His new show ‘The Top Ten’ at Cob Galley Camden, is a collection of the ten most popular artworks from his successful typewriter series, and will tour around the world this summer.
BM – Why did you decide to re-curate the typewriter series into this new show?
HK – I was getting loads of enquiries about the same works again and again in ‘The Hot One Hundred’ and not wanting to keep producing the A4 versions it seemed logical to produce larger print editions of the most popular and some of my personal favorites.
BM – Your work masks a poignant message under a veil of comedy. Why do you think this contrast is necessary to deliver your message?
HK – I don’t think it’s crucial. I just fucking love laughing. I have an extreme sense of humour; it’s virtually a disability. I find EVERYTHING funny. I wish I had control over it, I’m envious of people who can control laughter but I think they are few and far between, this is another reason I love to use humour in my work – laughter is convulsive, you don’t decide what to laugh at.
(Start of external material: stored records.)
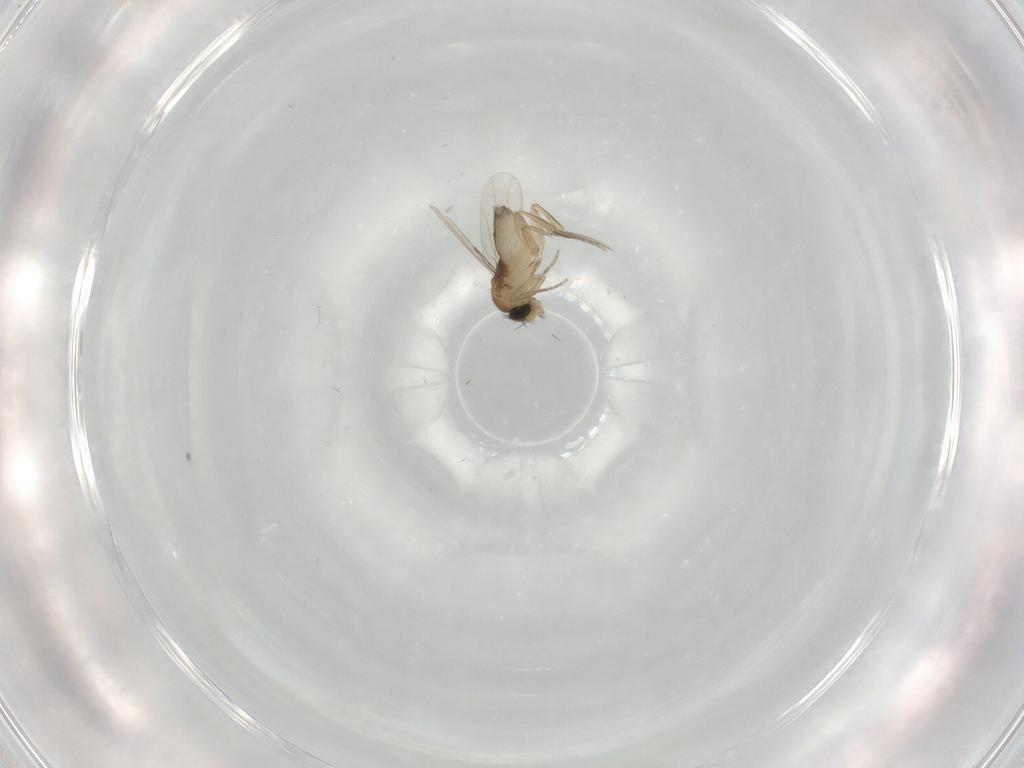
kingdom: Animalia
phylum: Arthropoda
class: Insecta
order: Diptera
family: Phoridae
You laugh, then you worry about whether or not you should have later.
BM – You identify yourself as a ‘Pop Artist’, when most pop art is vacuous. You seem to have a deeper ideology than just making money. Why do you identify with Pop Art so much?
HK – I think I’m becoming more and more of a ‘Pop Artist’ in the sense that my work is becoming more and more popular. Popularity is important to me. I want my work to be liked. Find me an artist that doesn’t and I’ll show you a liar.
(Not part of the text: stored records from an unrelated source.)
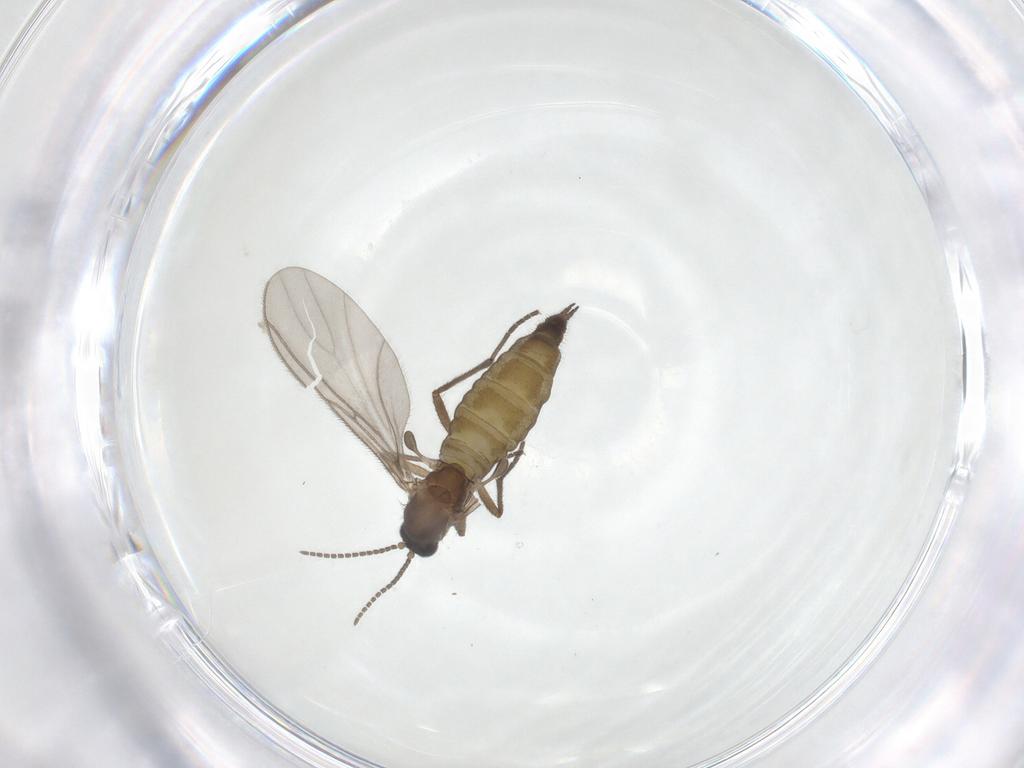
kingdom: Animalia
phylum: Arthropoda
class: Insecta
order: Diptera
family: Sciaridae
BM – Do you believe in a high art/ low art distinction, and where would you place yourself?
HK – I believe it’s either Art or it isn’t Art, and unfortunately I see ‘it isn’t Art’ by far too many people that call themselves artists.
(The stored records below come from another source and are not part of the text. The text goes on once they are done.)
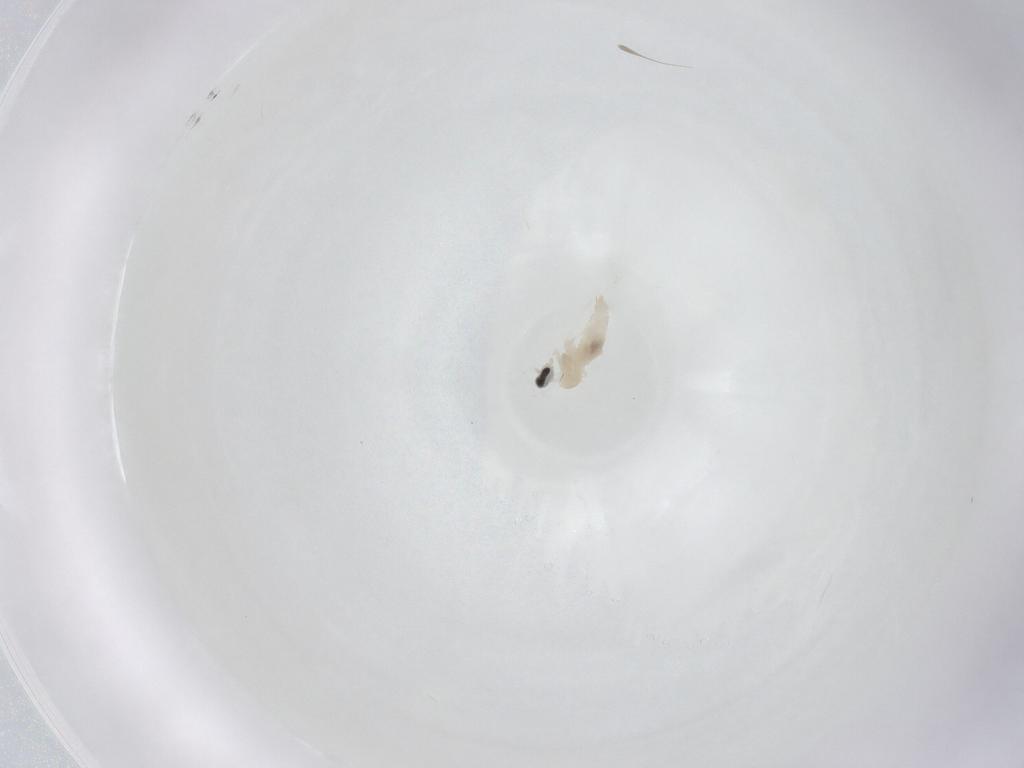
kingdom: Animalia
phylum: Arthropoda
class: Insecta
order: Diptera
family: Cecidomyiidae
BM – Why do you think that you often get grouped amongst the ‘street artists’, despite doing very little work outside?
HK – Because people don’t know where to put me. We are all obsessed with compartmentalising everything, everyone, it helps us attempt to understand these terrifying surroundings.
BM – As a lot of your work is humorous, does that mean that it is fun to make, or can it be stressful at times?
HK – There is a common misconception that artists are just having a great time splashing paint around a lofty studio, smoking roll-ups and shagging loads of girls. I just smoke the roll-ups.
BM – How much of what you do is hyperbole?
HK – You can take my work however you like, just as long as you take it.
BM – Sometimes it’s hard to tell who it is you’re making fun of in your work, the subject of the piece or the viewer, or even society as a whole, is this intentional?
HK – I don’t want to make work that's instantly or easily resolved. Questions that you answer, you tend to move on and away from. I want you to keep coming back to me.
BM – A lot of your work is text and found imagery based, how do you collate your ideas. Do you sketch or is your sketchbook full of lists?
HK – I have piles and piles of sketchbooks full of ideas. I hope when I’m dead they’ll slowly all come to life as I’ll never find the time to make them all exist in my lifetime.
BM – Do you believe an artist should have to explain their work, or is it the public’s role to decipher it?
HK- I don’t think art should have to be explained. It should be simple. Ask yourself do I like this? If you do, you do, if you don’t you don’t. You shouldn’t make it much harder.